In Dodge's Old State Building office the "In" box is not on his desk, but on his secretary's. When he walks in he picks up one paper, works on it, and then goes to the outer office for another. "One crisis at a time," is his motto. Already the "In" box is stacked high with crises.

In one way, Dodge did not ask for his present troubles, but in another way he did. He says: "Too many people are always trying to be good at something they aren't doing. I never set my cap for another job." The last job that sought him out--the one he has now--was created by Dodge, who expected someone else to fill it. Last fall he learned from a British official that Churchill's government had a Cabinet committee to coordinate foreign economic activity. Dodge recommended the same setup for Washington. President Eisenhower looked at the job description and decided that it fitted Joe Dodge.

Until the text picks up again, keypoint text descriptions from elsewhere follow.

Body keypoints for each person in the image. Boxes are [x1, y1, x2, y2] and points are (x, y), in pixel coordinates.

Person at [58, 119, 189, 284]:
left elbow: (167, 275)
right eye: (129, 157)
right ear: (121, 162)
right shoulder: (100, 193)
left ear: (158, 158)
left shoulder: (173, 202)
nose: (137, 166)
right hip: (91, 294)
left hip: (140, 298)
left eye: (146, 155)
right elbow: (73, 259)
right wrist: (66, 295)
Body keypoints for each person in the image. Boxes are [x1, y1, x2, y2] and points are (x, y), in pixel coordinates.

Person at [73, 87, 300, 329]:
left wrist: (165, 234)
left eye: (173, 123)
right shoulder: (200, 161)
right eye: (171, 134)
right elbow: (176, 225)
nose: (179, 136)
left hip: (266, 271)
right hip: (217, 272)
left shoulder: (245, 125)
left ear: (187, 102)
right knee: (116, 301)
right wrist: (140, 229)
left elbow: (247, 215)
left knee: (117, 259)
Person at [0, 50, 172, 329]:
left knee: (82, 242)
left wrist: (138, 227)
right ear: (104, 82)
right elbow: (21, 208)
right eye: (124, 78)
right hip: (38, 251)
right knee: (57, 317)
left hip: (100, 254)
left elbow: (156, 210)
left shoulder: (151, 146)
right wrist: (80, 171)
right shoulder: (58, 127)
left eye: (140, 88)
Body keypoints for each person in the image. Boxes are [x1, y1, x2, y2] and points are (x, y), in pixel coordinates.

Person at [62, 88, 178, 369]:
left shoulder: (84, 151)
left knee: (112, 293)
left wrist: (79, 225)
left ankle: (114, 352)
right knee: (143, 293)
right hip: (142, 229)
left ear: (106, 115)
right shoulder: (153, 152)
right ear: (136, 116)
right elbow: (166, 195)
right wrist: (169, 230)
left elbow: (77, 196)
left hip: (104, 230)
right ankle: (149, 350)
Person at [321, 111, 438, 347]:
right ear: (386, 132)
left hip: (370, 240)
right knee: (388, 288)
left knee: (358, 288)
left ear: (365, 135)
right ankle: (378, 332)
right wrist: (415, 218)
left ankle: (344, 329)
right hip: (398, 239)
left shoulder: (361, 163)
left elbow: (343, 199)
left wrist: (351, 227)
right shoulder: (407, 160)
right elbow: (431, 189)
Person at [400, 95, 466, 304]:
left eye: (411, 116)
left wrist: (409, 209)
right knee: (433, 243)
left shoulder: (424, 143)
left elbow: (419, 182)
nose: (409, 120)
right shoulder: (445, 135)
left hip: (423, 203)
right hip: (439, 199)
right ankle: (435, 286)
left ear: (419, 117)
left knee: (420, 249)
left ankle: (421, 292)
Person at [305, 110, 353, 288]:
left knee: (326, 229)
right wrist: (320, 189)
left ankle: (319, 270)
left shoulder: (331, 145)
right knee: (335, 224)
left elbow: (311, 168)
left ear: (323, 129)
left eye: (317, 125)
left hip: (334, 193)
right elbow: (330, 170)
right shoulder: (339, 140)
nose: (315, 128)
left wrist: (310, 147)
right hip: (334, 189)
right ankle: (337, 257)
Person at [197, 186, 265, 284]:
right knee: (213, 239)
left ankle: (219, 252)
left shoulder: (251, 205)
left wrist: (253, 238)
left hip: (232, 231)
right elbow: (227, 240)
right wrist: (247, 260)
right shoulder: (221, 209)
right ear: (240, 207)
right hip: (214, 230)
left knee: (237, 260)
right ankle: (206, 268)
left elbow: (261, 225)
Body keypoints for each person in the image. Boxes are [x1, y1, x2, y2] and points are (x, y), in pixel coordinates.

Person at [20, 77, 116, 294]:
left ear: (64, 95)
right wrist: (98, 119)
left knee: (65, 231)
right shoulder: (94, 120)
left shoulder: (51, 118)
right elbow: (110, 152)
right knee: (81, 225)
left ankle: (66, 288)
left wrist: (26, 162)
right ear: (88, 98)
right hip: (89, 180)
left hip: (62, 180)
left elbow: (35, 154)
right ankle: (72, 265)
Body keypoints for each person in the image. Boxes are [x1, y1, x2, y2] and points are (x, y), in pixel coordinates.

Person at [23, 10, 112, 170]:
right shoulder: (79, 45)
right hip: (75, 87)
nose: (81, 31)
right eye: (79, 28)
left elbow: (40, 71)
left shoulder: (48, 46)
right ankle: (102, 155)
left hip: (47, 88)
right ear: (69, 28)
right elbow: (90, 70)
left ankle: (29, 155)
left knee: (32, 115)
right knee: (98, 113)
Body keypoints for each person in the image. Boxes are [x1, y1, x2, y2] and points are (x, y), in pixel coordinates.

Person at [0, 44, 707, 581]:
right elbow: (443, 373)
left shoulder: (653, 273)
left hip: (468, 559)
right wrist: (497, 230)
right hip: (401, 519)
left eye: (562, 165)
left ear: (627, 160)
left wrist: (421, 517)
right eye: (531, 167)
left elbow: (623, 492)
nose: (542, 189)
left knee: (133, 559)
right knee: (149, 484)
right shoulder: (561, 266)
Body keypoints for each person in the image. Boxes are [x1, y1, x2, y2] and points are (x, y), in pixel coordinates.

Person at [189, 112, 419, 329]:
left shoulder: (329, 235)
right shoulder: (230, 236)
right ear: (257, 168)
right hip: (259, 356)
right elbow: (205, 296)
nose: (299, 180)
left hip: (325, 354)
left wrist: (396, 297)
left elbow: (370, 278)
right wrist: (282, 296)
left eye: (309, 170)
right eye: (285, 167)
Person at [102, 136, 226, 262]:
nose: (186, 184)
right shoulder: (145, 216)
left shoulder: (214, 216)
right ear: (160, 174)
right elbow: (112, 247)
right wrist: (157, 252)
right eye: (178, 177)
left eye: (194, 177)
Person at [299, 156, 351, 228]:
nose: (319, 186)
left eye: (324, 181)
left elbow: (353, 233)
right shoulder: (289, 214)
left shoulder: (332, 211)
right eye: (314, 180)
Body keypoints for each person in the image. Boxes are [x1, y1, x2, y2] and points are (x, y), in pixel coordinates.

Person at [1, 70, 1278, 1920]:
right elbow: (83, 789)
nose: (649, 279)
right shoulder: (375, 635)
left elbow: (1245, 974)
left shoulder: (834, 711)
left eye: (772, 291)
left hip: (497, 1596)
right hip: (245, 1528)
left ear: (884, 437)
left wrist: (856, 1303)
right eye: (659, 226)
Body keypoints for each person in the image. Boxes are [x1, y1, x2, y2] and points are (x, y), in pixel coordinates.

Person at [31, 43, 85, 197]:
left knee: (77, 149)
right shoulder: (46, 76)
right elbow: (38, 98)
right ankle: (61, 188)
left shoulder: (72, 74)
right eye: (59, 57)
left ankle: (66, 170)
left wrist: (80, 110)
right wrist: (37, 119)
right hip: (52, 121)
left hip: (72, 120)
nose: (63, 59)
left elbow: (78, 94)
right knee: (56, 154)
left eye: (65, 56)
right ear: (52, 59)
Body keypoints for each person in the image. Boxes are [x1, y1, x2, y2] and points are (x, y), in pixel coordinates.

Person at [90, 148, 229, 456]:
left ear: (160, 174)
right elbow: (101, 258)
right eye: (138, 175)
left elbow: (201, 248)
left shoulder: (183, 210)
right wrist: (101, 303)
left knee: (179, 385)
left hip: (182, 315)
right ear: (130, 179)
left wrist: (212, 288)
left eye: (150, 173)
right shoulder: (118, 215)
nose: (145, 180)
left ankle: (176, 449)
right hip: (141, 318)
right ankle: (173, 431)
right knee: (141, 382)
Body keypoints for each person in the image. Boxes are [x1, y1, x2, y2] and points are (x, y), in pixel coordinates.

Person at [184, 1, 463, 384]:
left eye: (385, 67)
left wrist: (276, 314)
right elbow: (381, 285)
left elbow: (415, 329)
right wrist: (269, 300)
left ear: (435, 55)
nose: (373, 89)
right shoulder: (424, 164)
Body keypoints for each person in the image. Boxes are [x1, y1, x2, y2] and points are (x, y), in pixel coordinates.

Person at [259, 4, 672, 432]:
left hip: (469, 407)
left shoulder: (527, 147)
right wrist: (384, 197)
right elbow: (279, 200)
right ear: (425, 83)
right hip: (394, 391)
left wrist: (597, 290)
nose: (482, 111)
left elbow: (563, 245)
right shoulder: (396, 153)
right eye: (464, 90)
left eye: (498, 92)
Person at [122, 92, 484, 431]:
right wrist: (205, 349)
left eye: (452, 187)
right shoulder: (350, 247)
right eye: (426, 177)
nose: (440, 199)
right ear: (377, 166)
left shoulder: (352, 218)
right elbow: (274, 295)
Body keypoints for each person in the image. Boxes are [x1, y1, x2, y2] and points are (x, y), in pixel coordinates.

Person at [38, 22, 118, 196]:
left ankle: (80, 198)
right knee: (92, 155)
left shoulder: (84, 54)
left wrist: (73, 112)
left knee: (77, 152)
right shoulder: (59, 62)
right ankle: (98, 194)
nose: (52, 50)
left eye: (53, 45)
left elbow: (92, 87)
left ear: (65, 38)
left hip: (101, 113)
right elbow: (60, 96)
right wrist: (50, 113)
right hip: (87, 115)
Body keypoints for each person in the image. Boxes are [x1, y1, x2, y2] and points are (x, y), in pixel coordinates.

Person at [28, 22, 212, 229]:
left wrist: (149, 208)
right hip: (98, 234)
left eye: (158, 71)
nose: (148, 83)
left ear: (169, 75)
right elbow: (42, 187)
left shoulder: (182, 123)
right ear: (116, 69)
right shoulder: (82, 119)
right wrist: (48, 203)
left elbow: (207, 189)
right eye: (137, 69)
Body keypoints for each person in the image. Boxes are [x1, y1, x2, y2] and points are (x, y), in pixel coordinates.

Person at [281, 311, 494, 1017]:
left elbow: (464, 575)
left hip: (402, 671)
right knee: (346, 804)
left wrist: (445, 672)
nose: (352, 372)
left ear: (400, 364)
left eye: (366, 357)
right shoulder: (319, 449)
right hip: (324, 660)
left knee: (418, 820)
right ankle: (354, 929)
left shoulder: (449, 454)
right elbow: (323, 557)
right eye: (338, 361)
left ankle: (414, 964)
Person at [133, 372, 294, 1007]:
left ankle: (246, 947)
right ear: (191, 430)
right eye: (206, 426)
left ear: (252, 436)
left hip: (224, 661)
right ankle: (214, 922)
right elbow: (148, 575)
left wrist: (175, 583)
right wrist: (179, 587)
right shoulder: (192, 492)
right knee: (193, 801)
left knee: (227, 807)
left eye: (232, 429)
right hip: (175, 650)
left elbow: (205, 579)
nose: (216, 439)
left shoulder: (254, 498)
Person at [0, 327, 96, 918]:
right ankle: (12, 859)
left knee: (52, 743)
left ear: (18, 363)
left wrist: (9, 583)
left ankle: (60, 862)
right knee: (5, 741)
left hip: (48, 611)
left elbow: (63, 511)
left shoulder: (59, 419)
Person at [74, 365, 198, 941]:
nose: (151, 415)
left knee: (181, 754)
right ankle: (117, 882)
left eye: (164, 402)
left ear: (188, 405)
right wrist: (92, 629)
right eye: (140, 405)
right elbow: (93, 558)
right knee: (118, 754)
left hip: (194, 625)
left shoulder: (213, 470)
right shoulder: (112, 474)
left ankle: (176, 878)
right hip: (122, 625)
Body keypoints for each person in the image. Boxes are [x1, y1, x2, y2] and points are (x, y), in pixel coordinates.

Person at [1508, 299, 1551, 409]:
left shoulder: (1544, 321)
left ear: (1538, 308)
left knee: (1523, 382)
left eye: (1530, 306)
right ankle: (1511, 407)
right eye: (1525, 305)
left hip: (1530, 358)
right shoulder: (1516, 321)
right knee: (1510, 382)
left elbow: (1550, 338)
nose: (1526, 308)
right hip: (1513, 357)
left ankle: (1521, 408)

Dodge's friends, knowing his dislike of life in Washington, were surprised when he accepted. How did the President persuade him? "The boss has ways of doing that," says a Cabinet member who should know. "Maybe he smiled."

On the wall of Dwight Eisenhower's bedroom is a painting of a Chinese puzzle by Dodge's son, Joseph Jeffers Dodge, curator of the Hyde collection of art at Glens Falls, N.Y. The painting, a gift from Banker Dodge to Ike, represents the friendship between two men of vastly dissimilar backgrounds and personalities. It may also remind the President that Dodge will need all the help he can get in solving one of Washington's most difficult puzzles: how to make a foreign economic policy that is both exciting and practical, one that will imbue the free world with a sense of confident expansion and at the same time teach, in terms practical enough for Banker Dodge, the hard, useful lessons of U.S. business practice.

Last week Joe Dodge read an article with a significant title: "Make Your Money Go Further This Year." The taxpayer's military-expense dollar and his foreign-aid dollar will go a lot further if Joe Dodge finds and applies the means of stimulating economic freedom.